→ WHAT THE EXERCISE ASKS:
In the data below, take the stretch from the line containing "### 🏢 Sucursal Principal" through the line containing "Actualizar detalles de", switch "primary-branch" to "main-branch", and return only those lines with nothing else changed.

→ AVAILABLE DATA:
========================================================================
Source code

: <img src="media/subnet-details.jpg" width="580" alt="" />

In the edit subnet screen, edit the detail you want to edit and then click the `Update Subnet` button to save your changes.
========================================================================
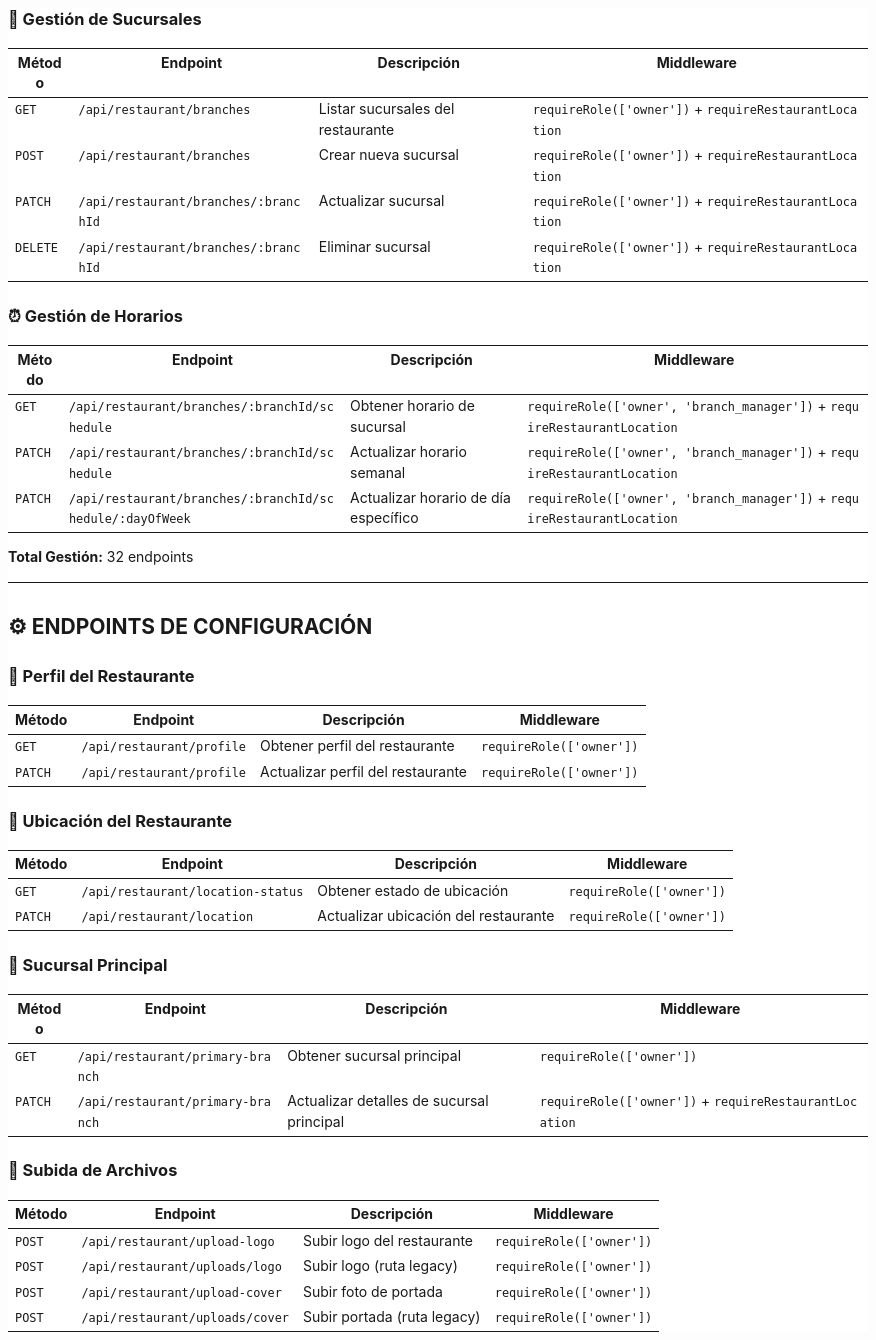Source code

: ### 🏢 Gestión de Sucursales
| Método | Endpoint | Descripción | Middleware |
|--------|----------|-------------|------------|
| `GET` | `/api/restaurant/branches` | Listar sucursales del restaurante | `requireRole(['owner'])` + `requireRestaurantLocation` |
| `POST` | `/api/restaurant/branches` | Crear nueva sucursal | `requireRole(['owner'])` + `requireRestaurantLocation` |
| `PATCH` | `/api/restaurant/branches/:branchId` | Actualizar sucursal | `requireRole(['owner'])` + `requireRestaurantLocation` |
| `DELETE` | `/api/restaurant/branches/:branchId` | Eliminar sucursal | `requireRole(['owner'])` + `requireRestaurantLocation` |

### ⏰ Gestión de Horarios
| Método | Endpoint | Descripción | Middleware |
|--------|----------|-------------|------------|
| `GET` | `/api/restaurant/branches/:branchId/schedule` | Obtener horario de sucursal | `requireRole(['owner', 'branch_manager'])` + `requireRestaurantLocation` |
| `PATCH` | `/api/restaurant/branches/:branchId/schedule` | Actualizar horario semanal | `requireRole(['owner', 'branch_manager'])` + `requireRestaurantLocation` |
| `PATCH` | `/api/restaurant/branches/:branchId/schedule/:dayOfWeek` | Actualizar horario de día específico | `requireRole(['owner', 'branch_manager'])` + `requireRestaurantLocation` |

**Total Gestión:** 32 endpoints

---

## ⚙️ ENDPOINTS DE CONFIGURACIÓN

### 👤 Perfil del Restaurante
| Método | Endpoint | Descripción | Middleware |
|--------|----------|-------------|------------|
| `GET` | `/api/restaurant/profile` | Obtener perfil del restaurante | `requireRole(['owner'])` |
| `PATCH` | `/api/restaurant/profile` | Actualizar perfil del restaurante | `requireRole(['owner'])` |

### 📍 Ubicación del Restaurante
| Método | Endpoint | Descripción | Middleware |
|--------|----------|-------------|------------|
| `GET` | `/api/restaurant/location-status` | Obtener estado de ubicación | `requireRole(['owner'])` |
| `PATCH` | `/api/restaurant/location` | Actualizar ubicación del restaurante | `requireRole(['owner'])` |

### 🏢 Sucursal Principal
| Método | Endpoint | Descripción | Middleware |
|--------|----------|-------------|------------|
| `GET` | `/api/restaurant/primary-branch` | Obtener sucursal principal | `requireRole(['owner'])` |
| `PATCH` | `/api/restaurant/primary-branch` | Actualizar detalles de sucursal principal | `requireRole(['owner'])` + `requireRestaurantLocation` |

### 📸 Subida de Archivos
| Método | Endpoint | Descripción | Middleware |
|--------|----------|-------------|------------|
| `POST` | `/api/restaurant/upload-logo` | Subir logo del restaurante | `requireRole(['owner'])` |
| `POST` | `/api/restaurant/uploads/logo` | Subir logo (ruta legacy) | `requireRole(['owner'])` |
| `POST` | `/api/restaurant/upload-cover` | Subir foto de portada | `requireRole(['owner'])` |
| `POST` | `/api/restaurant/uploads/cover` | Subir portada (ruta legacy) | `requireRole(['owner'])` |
========================================================================
→ ANSWER TO THIS PROBLEM:
### 🏢 Sucursal Principal
| Método | Endpoint | Descripción | Middleware |
|--------|----------|-------------|------------|
| `GET` | `/api/restaurant/main-branch` | Obtener sucursal principal | `requireRole(['owner'])` |
| `PATCH` | `/api/restaurant/main-branch` | Actualizar detalles de sucursal principal | `requireRole(['owner'])` + `requireRestaurantLocation` |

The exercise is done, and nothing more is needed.